The main menu feature is called a “stak” – basically a bowl. Chef-designed Signature Staks start with a base of 50/50 regular and sweet potato waffle fries, greens, or quinoa, and are finished with a variety of braised meats, slow-roasted root vegetables, house-made sauces, and other toppings. Choose your own adventure; go decadent with something like Sweet Lou’s BBQ Stak (fries, pork belly, barbecue beef, and slaw) or wholesome with something like the Power Garden Stak (quinoa, roasted sweet potatoes and parsnips, chicken, and pesto). Or, get creative with the variety of Grub Your Way options.
Beyond the Stak, you can order a Grubchetta, a grilled cheese/bruschetta mashup – or its final form, the Mac Attack, a mac and cheese sandwich with a shishito pesto dipping sauce. The sourdough bread used for these sandwiches comes from a local source used by many fine dining restaurants in the Valley, and is also used in Grubstak’s signature dessert, the Give Me S’more (bread pudding topped with marshmallow fudge sauce and a brûléed marshmallow).
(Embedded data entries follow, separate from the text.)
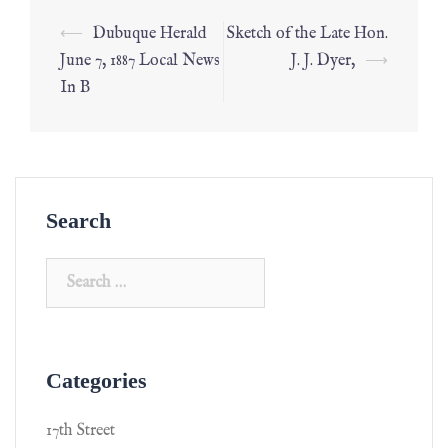
⟵
Dubuque Herald
Sketch of the Late Hon.
June 7, 1887 Local News
J. J. Dyer,
⟶
In B
Search
Categories
17th Street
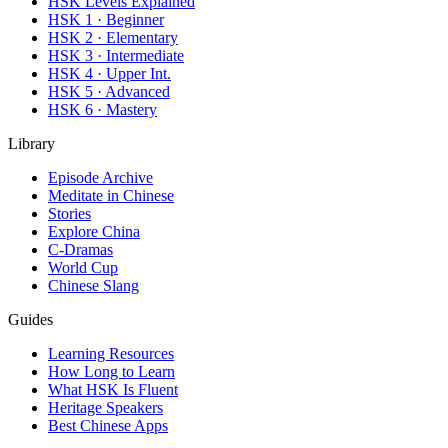
HSK Levels Explained
HSK 1 · Beginner
HSK 2 · Elementary
HSK 3 · Intermediate
HSK 4 · Upper Int.
HSK 5 · Advanced
HSK 6 · Mastery
Library
Episode Archive
Meditate in Chinese
Stories
Explore China
C-Dramas
World Cup
Chinese Slang
Guides
Learning Resources
How Long to Learn
What HSK Is Fluent
Heritage Speakers
Best Chinese Apps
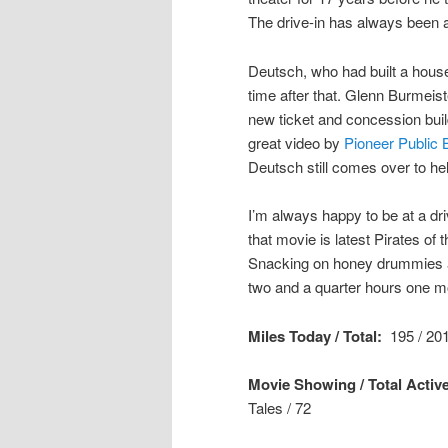
The drive-in has always been a
Deutsch, who had built a house
time after that. Glenn Burmeist
new ticket and concession buil
great video by
Pioneer Public 
Deutsch still comes over to help
I’m always happy to be at a d
that movie is latest Pirates of
Snacking on honey drummies an
two and a quarter hours one m
Miles Today / Total:
195 / 201
Movie Showing / Total Active
Tales
/ 72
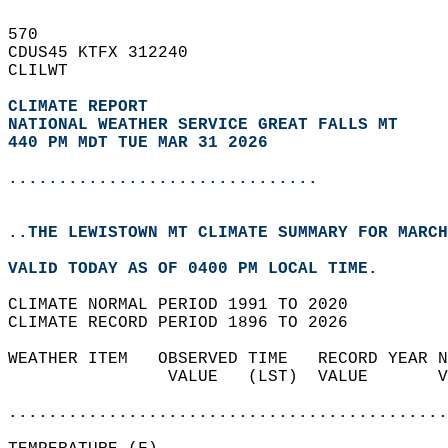
570   
CDUS45 KTFX 312240  
CLILWT  
CLIMATE REPORT 
NATIONAL WEATHER SERVICE GREAT FALLS MT
440 PM MDT TUE MAR 31 2026
...............................
..THE LEWISTOWN MT CLIMATE SUMMARY FOR MARCH
VALID TODAY AS OF 0400 PM LOCAL TIME.  
CLIMATE NORMAL PERIOD 1991 TO 2020  
CLIMATE RECORD PERIOD 1896 TO 2026  
WEATHER ITEM   OBSERVED TIME   RECORD YEAR N
                VALUE   (LST)  VALUE       V
                                            
............................................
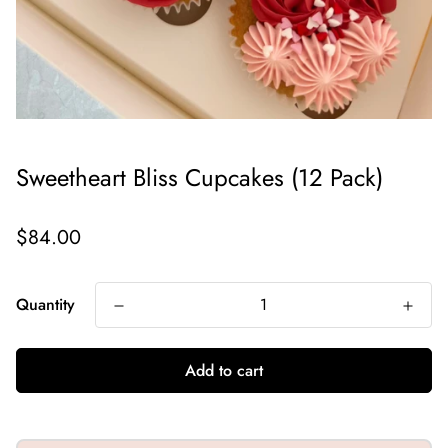
Sweetheart Bliss Cupcakes (12 Pack)
Regular
$84.00
price
Quantity
Add to cart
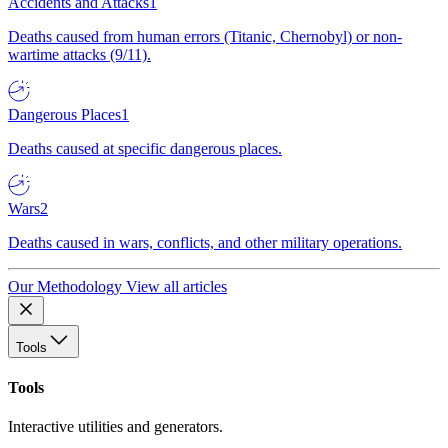
Accidents and Attacks
1
Deaths caused from human errors (Titanic, Chernobyl) or non-
wartime attacks (9/11).
Dangerous Places
1
Deaths caused at specific dangerous places.
Wars
2
Deaths caused in wars, conflicts, and other military operations.
Our Methodology
View all articles
Tools
Tools
Interactive utilities and generators.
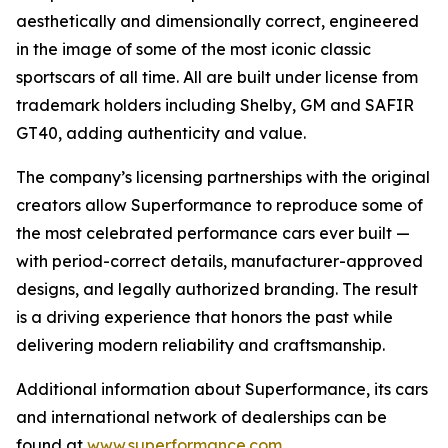
aesthetically and dimensionally correct, engineered
in the image of some of the most iconic classic
sportscars of all time. All are built under license from
trademark holders including Shelby, GM and SAFIR
GT40, adding authenticity and value.
The company’s licensing partnerships with the original
creators allow Superformance to reproduce some of
the most celebrated performance cars ever built —
with period-correct details, manufacturer-approved
designs, and legally authorized branding. The result
is a driving experience that honors the past while
delivering modern reliability and craftsmanship.
Additional information about Superformance, its cars
and international network of dealerships can be
found at
www.superformance.com
.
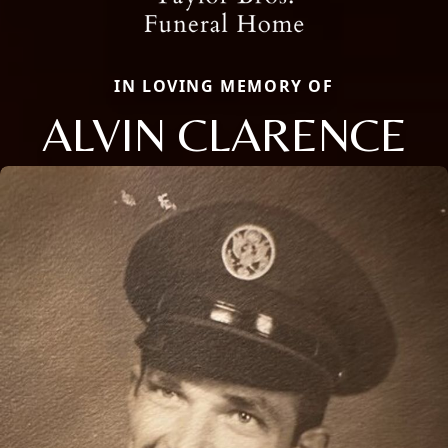
IN LOVING MEMORY OF
ALVIN CLARENCE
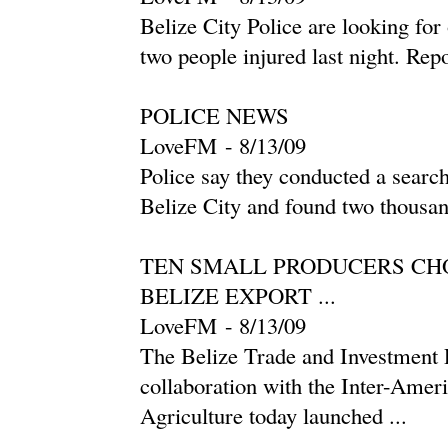
Belize City Police are looking for 
two people injured last night. Re
POLICE NEWS
LoveFM
-
‎8/13/09‎
Police say they conducted a searc
Belize City and found two thousan
TEN SMALL PRODUCERS CHO
BELIZE EXPORT ...
LoveFM
-
‎8/13/09‎
The Belize Trade and Investmen
collaboration with the Inter-Ameri
Agriculture today launched ...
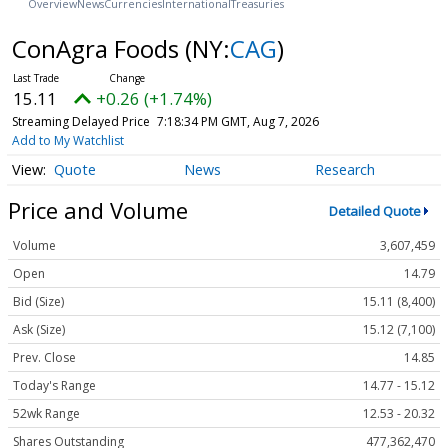
Overview
News
Currencies
International
Treasuries
ConAgra Foods
(NY:
CAG
)
15.11
+0.26 (+1.74%)
Streaming Delayed Price
7:18:34 PM GMT, Aug 7, 2026
Add to My Watchlist
Quote
News
Research
Price and Volume
Detailed Quote
Volume
3,607,459
Open
14.79
Bid (Size)
15.11 (8,400)
Ask (Size)
15.12 (7,100)
Prev. Close
14.85
Today's Range
14.77 - 15.12
52wk Range
12.53 - 20.32
Shares Outstanding
477,362,470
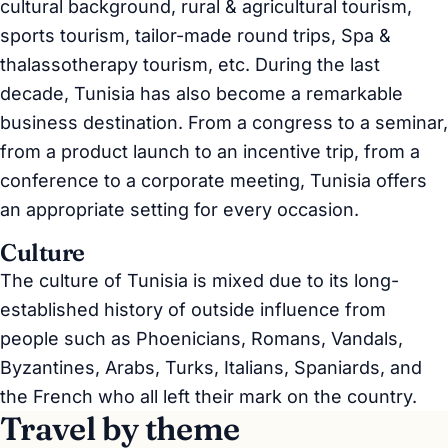
cultural background, rural & agricultural tourism,
sports tourism, tailor-made round trips, Spa &
thalassotherapy tourism, etc. During the last
decade, Tunisia has also become a remarkable
business destination. From a congress to a seminar,
from a product launch to an incentive trip, from a
conference to a corporate meeting, Tunisia offers
an appropriate setting for every occasion.
Culture
The culture of Tunisia is mixed due to its long-
established history of outside influence from
people such as Phoenicians, Romans, Vandals,
Byzantines, Arabs, Turks, Italians, Spaniards, and
the French who all left their mark on the country.
Travel by theme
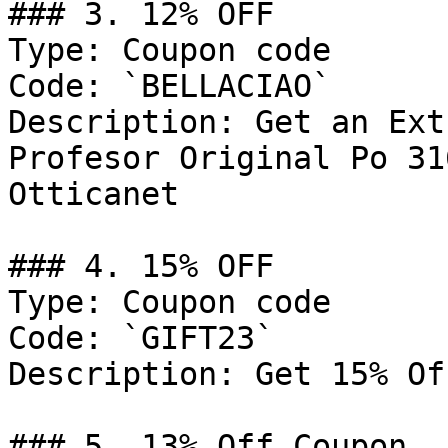
### 3. 12% OFF

Type: Coupon code

Code: `BELLACIAO`

Description: Get an Ext
Profesor Original Po 31
Otticanet

### 4. 15% OFF

Type: Coupon code

Code: `GIFT23`

Description: Get 15% Of
### 5. 13% Off Coupon
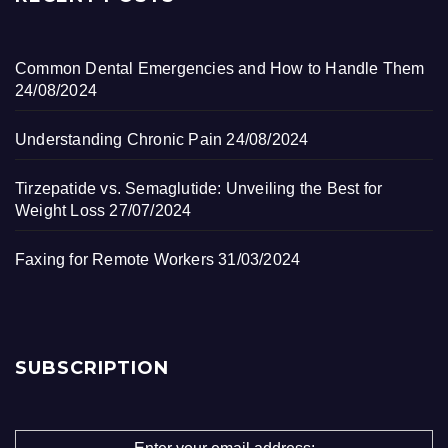
Common Dental Emergencies and How to Handle Them
24/08/2024
Understanding Chronic Pain
24/08/2024
Tirzepatide vs. Semaglutide: Unveiling the Best for
Weight Loss
27/07/2024
Faxing for Remote Workers
31/03/2024
SUBSCRIPTION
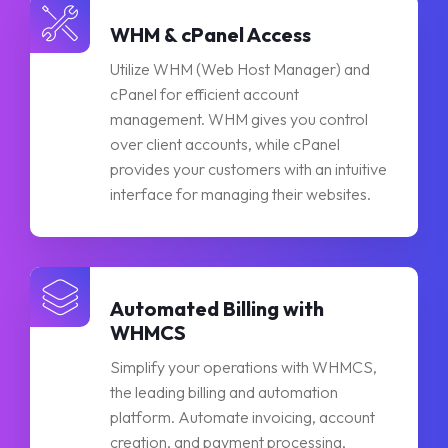
WHM & cPanel Access
Utilize WHM (Web Host Manager) and
cPanel for efficient account
management. WHM gives you control
over client accounts, while cPanel
provides your customers with an intuitive
interface for managing their websites.
Automated Billing with
WHMCS
Simplify your operations with WHMCS,
the leading billing and automation
platform. Automate invoicing, account
creation, and payment processing,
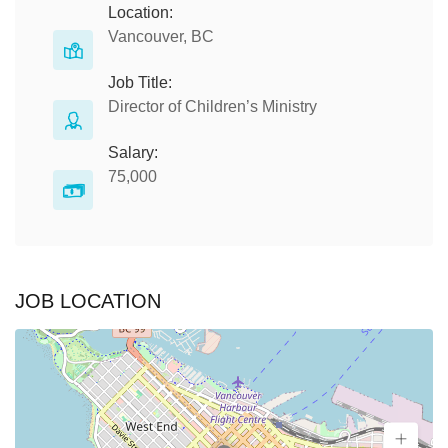
Location:
Vancouver, BC
Job Title:
Director of Children’s Ministry
Salary:
75,000
JOB LOCATION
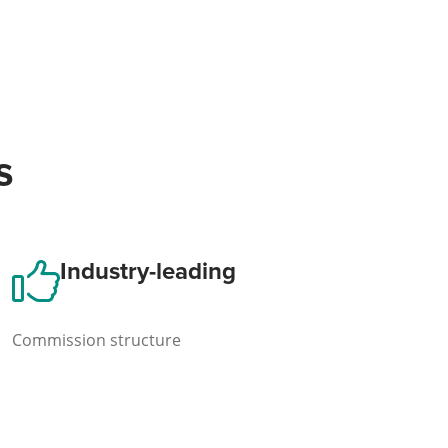
s
Industry-leading
Commission structure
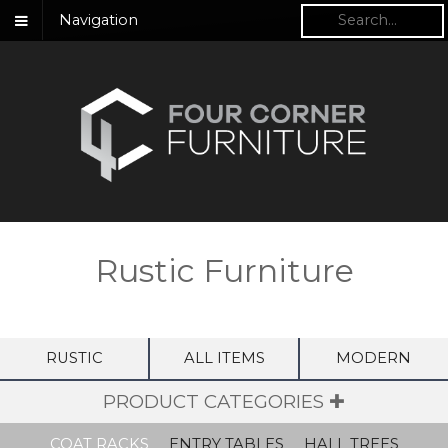
Navigation
Rustic Furniture
RUSTIC
ALL ITEMS
MODERN
PRODUCT CATEGORIES ✚
COAT RACKS
ENTRY TABLES
HALL TREES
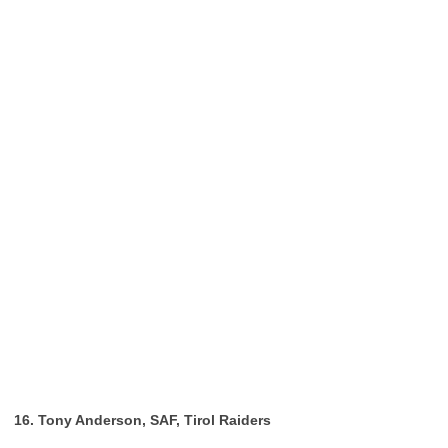
16. Tony Anderson, SAF, Tirol Raiders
The GRUB in GRUBSTAK comes from Colton Grubb, a familiar surname to many Arizonans – he’s the grandson of the late auto bigwig Lou Grubb. “It’s actually come full circle,” says Colton, that he should have a restaurant that highlights French fries, as his grandfather was originally a potato farmer in New York before moving to Arizona.
Seth Widdes, the culinary talent behind GRUBSTAK, has his own impressive pedigree; he’s worked both front and back of house for Beau MacMillan at Elements and Mark Tarbell at Tarbell’s.
That explains why even though an order at GRUBSTAK comes together in a matter of minutes, a peek behind the scenes shows that a great deal of thought and time goes into the restaurant’s mise en place. For example, the Golden Chicken in the Gold Rush Stak is cooked in the fat rendered from the pork belly that goes into other staks. “We’re about a 90 percent from-scratch kitchen,” says Widdes.
“I think we fit a niche [in downtown Gilbert] that was needed,” says Grubb. The food is “upscale,” as they say, but, “it’s not an hour-and-a-half wait-type situation,” like many other restaurants in the area boast on busy weekends. Even though the food is fast, GRUBSTAK is accommodating to those that want to hang out: There are big-screen TVs for watching the game, USB outlets for prolonged scrolling, and an option to buy a 24-ounce beer on tap (from a rotating selection of local craft beers) so you don’t have to make another trip to the front.
GRUBSTAK may be a good fit for Gilbert’s Heritage Marketplace, but Grubb says he’s already dreaming of franchises. “I believe there’s room for six to eight GRUBSTAKs throughout the Valley," he says.